Excerpt:

◆ ◆ ◆ ◆ ◆

Taking the momentum ${\bf k}$ of the exchanged mesons to be space-like and
along the third (longitudinal) direction, we find

\begin{equation}
{\cal L}_{int}^{'}= \frac{f}{2M}  |{\bf k}| \psi^{\dag} (\sigma_{\parallel} 
\phi + \gamma_{4} \mbox{\boldmath $\sigma$}_{\perp} \cdot 
\mbox{\boldmath $\omega$}_{\perp}) \psi + O(k^{2}) 
\end{equation}
again exhibiting the W-spin invariance of the vertex.



\section*{Symmetry in the Potential Approximation}

     In the one boson exchange approximation between heavy quarks
we consider the case when the quarks emit two gluons that can turn
into a color singlet, C-even, $q \bar{q}$ bound state (effectively a
pseudoscalar meson $\phi$) or the alternative case when they emit
three gluons that go into a color-singlet, C-odd, $q \bar{q}$ bound state
(effectively a vector meson $\omega_{\mu}$).  Then the mesons $\phi$  and
$\omega$ will have
effective coupling constants ($g$ for non derivative and $f$ for
derivative couplings) arising from the expansion of their form
factors.  We can use these couplings also to describle the baryon
baryon potential due to meson exchange$^{ \cite{nag}}$. Indeed the baryons
host three quasi-free quarks each.  Following the usual quark
additivity assumption we shall let one quark from each baryon
interact at a time, while the other (spectator) quarks remain idle.
When the active quarks emit several gluons in a colored state, that
state cannot propagate due to color confinement.  The active quarks
can make contact only through emission of two or three gluon color
singlet states which, in turn can create mesons in intermediate
states.  Hence $g$ and $f$ will also be effective coupling constants
for the baryon-meson interactions and will enter in the calculation
of effective baryon baryon potentials due to meson exchange.  Thus,
starting from a scenario in QCD we are able to justify the
Moeller-Rosenfeld$^{\cite{moeller}}$ model in which baryons exchange vector and
pseudoscalar mesons with symmetrical coupling constants. 
Accordingly we consider in the following the effective quark-meson
vertex with no renormalizability restriction on the form of the
Yukawa interaction.

◆ ◆ ◆ ◆ ◆

Data supplied:
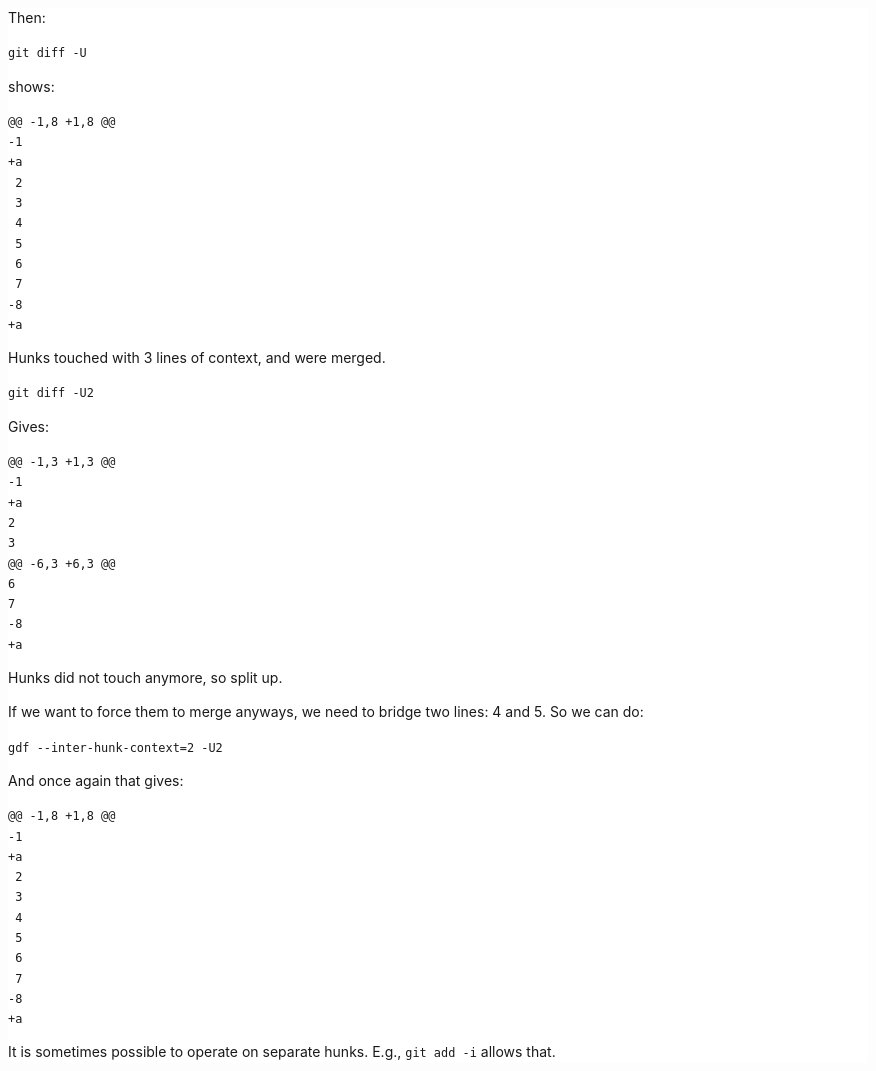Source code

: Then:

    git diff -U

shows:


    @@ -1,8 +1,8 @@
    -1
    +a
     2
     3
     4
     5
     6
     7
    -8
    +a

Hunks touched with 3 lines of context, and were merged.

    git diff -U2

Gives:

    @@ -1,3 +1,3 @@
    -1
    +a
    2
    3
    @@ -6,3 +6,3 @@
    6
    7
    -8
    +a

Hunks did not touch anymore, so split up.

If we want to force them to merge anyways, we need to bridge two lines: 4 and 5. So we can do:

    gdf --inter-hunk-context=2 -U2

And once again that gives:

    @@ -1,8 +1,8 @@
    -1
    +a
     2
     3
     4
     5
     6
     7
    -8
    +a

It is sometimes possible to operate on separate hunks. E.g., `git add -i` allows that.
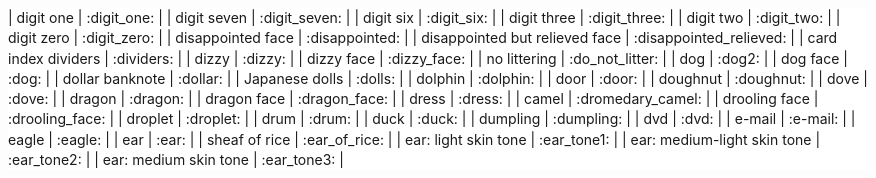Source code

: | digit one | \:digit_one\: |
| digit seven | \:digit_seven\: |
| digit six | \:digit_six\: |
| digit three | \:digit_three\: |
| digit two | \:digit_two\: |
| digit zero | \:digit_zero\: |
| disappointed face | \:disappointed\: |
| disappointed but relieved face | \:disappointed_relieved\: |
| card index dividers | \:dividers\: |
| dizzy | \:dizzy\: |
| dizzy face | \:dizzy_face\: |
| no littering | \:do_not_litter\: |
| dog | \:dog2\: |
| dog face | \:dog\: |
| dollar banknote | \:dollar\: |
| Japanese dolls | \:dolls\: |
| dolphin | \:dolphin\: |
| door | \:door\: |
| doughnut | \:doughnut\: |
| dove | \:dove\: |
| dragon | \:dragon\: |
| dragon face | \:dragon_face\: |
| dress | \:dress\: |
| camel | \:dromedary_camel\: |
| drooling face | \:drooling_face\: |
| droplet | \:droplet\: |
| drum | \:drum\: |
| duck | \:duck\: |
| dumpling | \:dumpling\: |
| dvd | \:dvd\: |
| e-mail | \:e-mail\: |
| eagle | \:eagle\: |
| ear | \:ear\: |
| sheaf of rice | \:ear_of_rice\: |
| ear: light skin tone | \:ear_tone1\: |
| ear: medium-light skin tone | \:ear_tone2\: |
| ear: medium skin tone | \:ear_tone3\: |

◆ ◆ ◆ ◆ ◆

Job 1:
Render this sentence from the excerpt in French: "Indeed the baryons host three quasi-free quarks each."
Job 2:
In the excerpt's section headed "Symmetry in the Potential Approximation," list every hyphenated term in the prose.
Nothing in the rows matters for what is asked here.

Written reply 1:
En effet, les baryons contiennent chacun trois quarks quasi libres.

Written reply 2:
C-even, color-singlet, C-odd, quasi-free, baryon-meson, Moeller-Rosenfeld, quark-meson